On Thursday, CFRA analyst Aaron Ho downgraded Nissan Motor Co Ltd . (7201:JP) (OTC: OTC:NSANY) stock from Hold to Sell, maintaining a price target of $5.00. The new rating reflects concerns over the company's performance and broader industry challenges. Ho cited a five-year low valuation based on a projected price-to-book ratio of 0.27x for the fiscal year ending March 2025 (FY25).
Nissan's earnings risks stem from both deteriorating company fundamentals and a tough industry environment. CFRA has adjusted its financial forecasts for the automaker, now expecting a loss per share of JPY104 for FY25, a significant downturn from the previously estimated earnings per share (EPS) of JPY120. The firm also revised its FY26 EPS estimate downward to JPY86 from JPY166.
The downgrade follows Nissan's reported earnings for the first half of FY25, which revealed an EPS of JPY10 compared to JPY152 in the same period the previous year. This result fell short of CFRA's expectations, largely due to increased marketing expenses. Revenue also saw a decline, dropping by 1% to JPY6 trillion, attributed to weaker unit sales volume.
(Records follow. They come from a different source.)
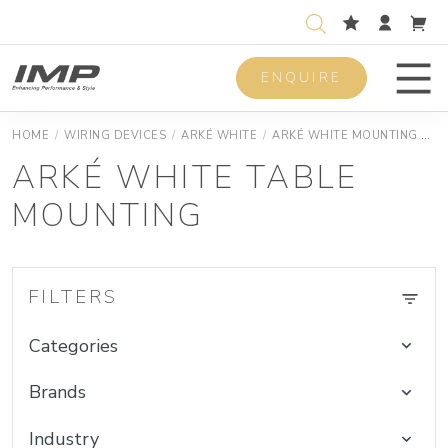
ENQUIRE
Men
HOME
/
WIRING DEVICES
/
ARKÉ WHITE
/
ARKÉ WHITE MOUNTING BOXES
ARKÉ WHITE TABLE
MOUNTING
FILTERS
Categories
Brands
Industry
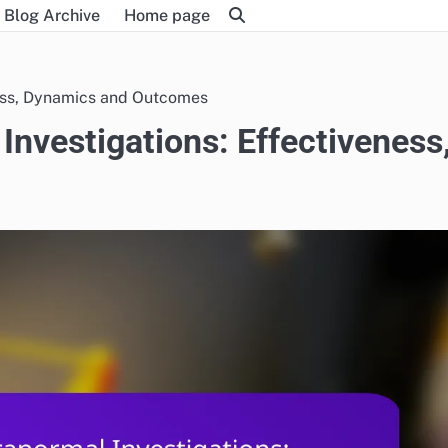
Blog Archive
Home page
ness, Dynamics and Outcomes
Investigations: Effectiveness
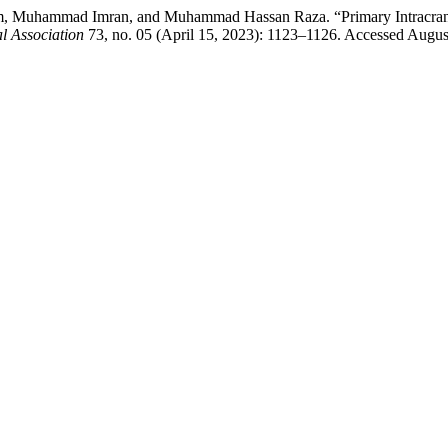
hammad Imran, and Muhammad Hassan Raza. “Primary Intracranial A
l Association
73, no. 05 (April 15, 2023): 1123–1126. Accessed Augus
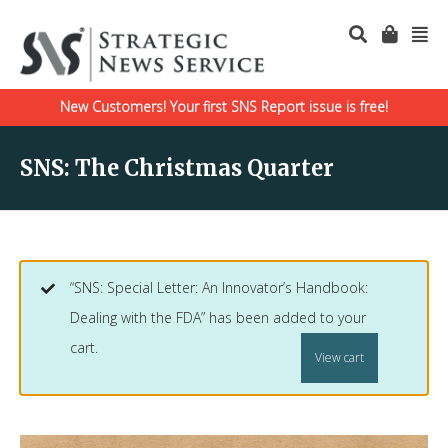
New Customers! Your first SNS Report issue is free!
SNS: The Christmas Quarter
“SNS: Special Letter: An Innovator’s Handbook:
Dealing with the FDA” has been added to your
cart.
View cart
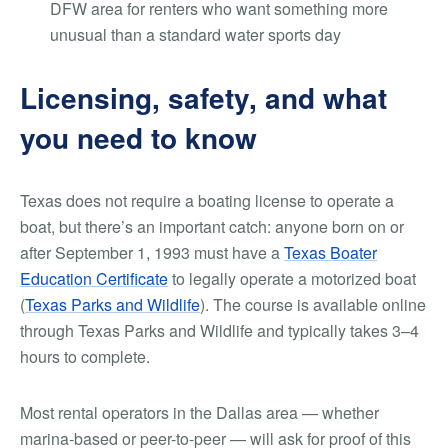
DFW area for renters who want something more
unusual than a standard water sports day
Licensing, safety, and what
you need to know
Texas does not require a boating license to operate a
boat, but there’s an important catch: anyone born on or
after September 1, 1993 must have a
Texas Boater
Education Certificate
to legally operate a motorized boat
(
Texas Parks and Wildlife
). The course is available online
through Texas Parks and Wildlife and typically takes 3–4
hours to complete.
Most rental operators in the Dallas area — whether
marina-based or peer-to-peer — will ask for proof of this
Ho expressed concern over Nissan's full-year unit sales, which are expected to remain flat. The analyst pointed to Nissan's outdated model designs and stagnant technological development as factors likely to result in a smaller market share in FY25. The competitive landscape is also expected to intensify, with heavy discounting trends and rising research and development costs as a percentage of revenue adding to the pressure.
The strategic move of merging with Honda (NYSE:HMC) was characterized by Ho as a "desperate measure" with limited material benefits, further justifying the downgrade to a Sell opinion. CFRA's stance indicates skepticism about the merger's potential to substantially improve Nissan's competitive position or financial outlook.